This Week Under the Gold Dome

Many interesting things have been happening during this phenomenal, productive Capitol Session! To begin, there was an electric car conference to ensure that environmental sustainability was prioritized throughout the state with many representatives including Representative Spencer Frye. This conference was about electric car sales plummeting in the state of Georgia.

During the conference, it was brought to my attention that Georgia had the second most electric vehicles in the nation. Sadly, this trend will not continue as Georgia had nearly 25,000 electric cars on the road because of a $5,000 state income tax credit making it easier for families to buy these vehicles. Recent legislation took these tax credits away in 2015 and replaced them a $200 registration fee. As a result, the state’s registry of electronic vehicles dropped from 1,426 electronic vehicles to 242 cars (after the tax credit expired). House Bill 98 (in House Second Readers) attempts to bring back a $2,500 tax credit for electric vehicles so the amount of electric cars in the state of Georgia can increase steadily instead of plummeting as has in recent years.

In addition to this press conference, one of the largest press conferences held in the Capitol was about Medicaid expansion in the state of Georgia.

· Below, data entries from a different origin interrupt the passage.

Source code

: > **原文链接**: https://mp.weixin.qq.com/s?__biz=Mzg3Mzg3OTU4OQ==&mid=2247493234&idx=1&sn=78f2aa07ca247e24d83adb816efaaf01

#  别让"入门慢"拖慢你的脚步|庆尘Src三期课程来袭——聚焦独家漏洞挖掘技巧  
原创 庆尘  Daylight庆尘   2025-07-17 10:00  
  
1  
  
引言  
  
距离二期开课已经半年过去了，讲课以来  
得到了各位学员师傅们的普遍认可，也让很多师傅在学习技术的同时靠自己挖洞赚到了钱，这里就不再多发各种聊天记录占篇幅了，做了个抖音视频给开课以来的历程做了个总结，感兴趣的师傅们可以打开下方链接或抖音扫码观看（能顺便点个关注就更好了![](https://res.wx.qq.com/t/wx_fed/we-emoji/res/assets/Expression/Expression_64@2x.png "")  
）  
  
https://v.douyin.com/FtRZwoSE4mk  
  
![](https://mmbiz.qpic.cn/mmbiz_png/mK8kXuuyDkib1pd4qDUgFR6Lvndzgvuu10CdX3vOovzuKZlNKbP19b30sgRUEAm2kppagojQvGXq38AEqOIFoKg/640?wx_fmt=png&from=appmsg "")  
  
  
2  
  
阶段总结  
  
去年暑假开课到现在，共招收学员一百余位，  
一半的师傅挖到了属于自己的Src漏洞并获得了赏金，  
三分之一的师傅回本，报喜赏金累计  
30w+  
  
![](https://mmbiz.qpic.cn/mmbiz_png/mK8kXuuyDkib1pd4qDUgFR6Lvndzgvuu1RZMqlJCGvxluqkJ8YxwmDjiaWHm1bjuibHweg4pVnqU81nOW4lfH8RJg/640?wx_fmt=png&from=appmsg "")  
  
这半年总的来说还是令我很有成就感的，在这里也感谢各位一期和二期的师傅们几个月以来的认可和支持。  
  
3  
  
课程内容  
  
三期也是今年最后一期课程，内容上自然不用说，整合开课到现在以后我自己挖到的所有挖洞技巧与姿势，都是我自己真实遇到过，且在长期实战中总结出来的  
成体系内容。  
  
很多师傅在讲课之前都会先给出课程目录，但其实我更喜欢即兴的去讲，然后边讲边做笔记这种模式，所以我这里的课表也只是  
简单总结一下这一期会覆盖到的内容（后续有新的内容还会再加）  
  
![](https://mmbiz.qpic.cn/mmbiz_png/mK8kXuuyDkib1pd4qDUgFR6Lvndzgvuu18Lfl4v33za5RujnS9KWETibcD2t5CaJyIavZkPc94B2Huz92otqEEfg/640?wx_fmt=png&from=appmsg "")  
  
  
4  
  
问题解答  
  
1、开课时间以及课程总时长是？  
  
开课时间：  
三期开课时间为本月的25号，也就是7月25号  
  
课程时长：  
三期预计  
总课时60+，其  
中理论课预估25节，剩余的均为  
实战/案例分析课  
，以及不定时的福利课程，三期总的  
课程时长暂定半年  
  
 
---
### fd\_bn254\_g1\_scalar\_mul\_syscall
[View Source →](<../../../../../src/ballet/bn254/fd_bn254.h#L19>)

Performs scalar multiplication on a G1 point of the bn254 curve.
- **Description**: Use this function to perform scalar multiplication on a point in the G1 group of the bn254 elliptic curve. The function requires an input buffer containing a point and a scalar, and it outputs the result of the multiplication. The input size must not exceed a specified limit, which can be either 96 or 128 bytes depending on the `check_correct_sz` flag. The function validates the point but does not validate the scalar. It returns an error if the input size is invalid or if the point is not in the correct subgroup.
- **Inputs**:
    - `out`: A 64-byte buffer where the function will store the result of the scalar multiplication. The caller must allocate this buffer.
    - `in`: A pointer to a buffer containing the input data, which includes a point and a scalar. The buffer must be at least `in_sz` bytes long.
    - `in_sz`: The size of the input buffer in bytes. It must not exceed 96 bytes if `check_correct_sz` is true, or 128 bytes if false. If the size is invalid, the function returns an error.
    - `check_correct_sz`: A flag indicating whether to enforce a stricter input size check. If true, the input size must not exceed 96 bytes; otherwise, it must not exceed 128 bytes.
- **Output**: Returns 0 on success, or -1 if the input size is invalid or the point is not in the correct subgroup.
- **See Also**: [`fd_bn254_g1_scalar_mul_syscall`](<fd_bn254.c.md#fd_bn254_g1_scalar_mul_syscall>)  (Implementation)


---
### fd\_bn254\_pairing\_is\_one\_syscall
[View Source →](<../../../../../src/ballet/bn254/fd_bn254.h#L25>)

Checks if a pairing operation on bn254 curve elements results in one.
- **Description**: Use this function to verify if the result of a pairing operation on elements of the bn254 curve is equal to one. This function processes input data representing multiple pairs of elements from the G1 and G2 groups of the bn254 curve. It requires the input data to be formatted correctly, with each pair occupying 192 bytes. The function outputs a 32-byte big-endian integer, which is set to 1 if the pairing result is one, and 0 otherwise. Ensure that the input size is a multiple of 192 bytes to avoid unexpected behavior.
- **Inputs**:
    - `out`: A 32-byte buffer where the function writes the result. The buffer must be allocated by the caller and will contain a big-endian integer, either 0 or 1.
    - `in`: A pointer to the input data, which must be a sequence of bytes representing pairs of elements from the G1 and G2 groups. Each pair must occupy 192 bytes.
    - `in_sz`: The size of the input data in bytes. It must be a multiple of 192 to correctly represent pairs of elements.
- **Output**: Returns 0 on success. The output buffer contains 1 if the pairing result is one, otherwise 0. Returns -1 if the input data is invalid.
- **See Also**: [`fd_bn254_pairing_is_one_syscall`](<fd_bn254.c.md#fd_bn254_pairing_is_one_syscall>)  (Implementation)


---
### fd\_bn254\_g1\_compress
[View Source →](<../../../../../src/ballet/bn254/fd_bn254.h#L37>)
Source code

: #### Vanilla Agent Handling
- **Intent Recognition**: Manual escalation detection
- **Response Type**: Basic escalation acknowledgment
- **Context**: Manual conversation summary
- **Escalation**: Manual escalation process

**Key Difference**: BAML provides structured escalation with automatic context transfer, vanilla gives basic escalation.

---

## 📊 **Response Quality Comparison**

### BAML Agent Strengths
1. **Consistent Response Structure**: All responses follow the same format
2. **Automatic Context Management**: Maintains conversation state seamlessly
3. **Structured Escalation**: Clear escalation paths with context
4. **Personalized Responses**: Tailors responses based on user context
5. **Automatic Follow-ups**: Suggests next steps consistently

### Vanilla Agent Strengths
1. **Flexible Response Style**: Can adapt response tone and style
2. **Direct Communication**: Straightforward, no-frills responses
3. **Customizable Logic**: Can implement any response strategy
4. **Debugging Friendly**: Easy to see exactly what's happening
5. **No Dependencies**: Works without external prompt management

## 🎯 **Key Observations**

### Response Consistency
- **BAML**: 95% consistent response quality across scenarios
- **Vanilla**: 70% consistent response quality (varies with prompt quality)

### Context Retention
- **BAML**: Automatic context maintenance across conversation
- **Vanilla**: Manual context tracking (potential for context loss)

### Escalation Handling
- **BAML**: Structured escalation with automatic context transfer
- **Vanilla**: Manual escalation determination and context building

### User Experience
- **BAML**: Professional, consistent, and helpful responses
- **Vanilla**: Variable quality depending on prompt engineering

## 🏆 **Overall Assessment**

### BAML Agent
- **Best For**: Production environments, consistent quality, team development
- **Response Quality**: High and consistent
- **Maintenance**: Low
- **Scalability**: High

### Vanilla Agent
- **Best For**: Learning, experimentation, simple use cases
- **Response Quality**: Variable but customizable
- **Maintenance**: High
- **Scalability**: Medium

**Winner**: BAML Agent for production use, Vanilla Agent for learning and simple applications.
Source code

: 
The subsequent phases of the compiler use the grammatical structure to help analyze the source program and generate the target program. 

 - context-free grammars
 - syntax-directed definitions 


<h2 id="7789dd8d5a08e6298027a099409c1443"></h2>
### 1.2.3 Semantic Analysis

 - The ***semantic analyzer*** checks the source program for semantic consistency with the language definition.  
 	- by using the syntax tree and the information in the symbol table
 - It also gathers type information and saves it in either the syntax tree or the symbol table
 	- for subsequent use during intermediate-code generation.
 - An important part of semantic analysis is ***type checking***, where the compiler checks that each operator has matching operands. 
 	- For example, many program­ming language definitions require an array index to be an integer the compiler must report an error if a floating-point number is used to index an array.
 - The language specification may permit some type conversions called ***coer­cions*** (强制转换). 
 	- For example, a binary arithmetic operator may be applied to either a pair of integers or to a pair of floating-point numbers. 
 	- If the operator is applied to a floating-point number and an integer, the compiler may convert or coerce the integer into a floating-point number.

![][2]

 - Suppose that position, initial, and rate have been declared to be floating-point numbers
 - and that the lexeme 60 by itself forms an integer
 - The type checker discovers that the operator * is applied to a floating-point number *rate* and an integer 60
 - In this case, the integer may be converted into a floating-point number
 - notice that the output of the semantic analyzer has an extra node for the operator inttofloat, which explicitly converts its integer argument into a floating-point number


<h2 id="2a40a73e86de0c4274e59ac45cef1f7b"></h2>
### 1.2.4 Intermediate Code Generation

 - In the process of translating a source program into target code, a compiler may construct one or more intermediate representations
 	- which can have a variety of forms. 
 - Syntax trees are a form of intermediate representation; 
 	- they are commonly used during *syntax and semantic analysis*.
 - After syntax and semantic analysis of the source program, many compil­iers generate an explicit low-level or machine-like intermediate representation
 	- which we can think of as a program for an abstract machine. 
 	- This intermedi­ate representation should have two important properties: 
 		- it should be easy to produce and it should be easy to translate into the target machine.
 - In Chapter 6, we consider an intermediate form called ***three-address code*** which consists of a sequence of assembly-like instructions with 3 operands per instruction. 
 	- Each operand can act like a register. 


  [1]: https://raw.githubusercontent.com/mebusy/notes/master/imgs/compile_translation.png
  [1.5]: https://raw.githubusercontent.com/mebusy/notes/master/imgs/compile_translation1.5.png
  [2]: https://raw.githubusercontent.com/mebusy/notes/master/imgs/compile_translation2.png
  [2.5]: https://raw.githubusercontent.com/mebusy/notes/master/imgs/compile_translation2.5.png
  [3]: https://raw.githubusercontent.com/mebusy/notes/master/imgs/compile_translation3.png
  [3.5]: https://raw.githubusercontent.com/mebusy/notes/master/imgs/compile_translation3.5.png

More specifically this conference was held by Democrats that cosponsored House Bill 669. Democrats such as Representative Robert Trammell (Democrat from district 132//House Minority Leader), Sam Park (Democrat from district 101), Deborah Gonzalez (Democrat from district 117), and Jonathan Wallace (Democrat from district 119) were there to speak about the bill and answer any questions.

During the press conference, these Representatives spoke about the need to expand Medicaid and claimed that healthcare is a right. At the end of this press conference there were many questions asked by the reporters. An AJC reporter asked the Democrats how they planned on paying for Medicaid expansion. Representative Sam Park claimed that one way that Medicaid expansion could be paid for would be with a cigarette tax that would increase the prices of cigarettes by 50 cents. Representative Sam Park claimed that even just a 50 cent increase in cigarette taxes can raise up to 200 million dollars to finance Medicaid expansion. Instead of increasing other taxes, the Democrats crafted a plan for a minute increase on taxes on cigarettes to help pay for expansive Medicaid expansion.